In the backseat, she readied for a fight, he could tell. It was in the tilt of her chin, the square of her shoulders. “Absolutely.”
“Fine. I’ll be over at five o’clock.”
She frowned, brows dropping beneath the top of her shades. “Why?”
Her head tilted like she’d never ever in a million years expected him to actually offer to help. “Pops, you and Sara go out on the boat, have your wonderful picnic, and we can all meet up at Adrienne’s for dinner. Something easy. Maybe pizza. You two could pick it up on your way over. We can make sun tea while we work on the house. No doubt it will be hot enough. You can have my car tomorrow, and I’ll take your truck, Pops—in case we need anything from the lumberyard.”
Adrienne opened her mouth. Closed it. Opened it again. And there it stayed in a confused O.
As an afterthought, he added, “Would that be
with you, Adrienne?”
She placed her lips together.
Will held up a finger. “But, we can’t work through the hottest part of the day. We can work until noon, and then we take a long break.
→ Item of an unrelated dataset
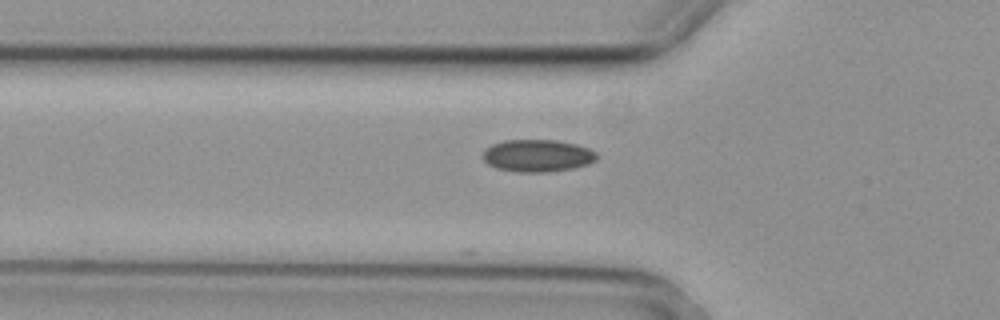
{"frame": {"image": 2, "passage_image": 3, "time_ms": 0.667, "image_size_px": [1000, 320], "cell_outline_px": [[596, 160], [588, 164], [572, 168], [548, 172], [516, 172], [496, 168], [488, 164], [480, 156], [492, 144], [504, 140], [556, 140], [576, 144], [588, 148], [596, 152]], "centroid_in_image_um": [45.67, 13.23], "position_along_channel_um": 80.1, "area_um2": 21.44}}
Evening we can work as long as the sun gives light. Agreed?” He didn’t expect her to answer.
She didn’t disappoint. Just sat there staring with giant mirrored bug eyes at some unknown spot, thinking her unknown thoughts and looking like a model waiting for the photographer to snap pictures.
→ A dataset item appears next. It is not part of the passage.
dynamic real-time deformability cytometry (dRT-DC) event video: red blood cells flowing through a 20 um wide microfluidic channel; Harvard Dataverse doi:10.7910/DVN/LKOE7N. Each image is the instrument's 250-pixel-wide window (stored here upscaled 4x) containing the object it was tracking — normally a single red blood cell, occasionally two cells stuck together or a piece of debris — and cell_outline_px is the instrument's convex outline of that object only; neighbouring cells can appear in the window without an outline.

“Great, then. It’s settled.” He loosened his grip on the steering wheel and turned on the radio to keep them company as he drove toward Tampa and Pops’s past.
Will’s face split into a smile as Pops stepped out of the car and headed toward the Air Force base and the daylong military celebration. Even from the parking lot, they could see the planes that lined the runway. As they entered, they were asked whether any were veterans of foreign wars. Pops was given a purple badge to wear on his lapel.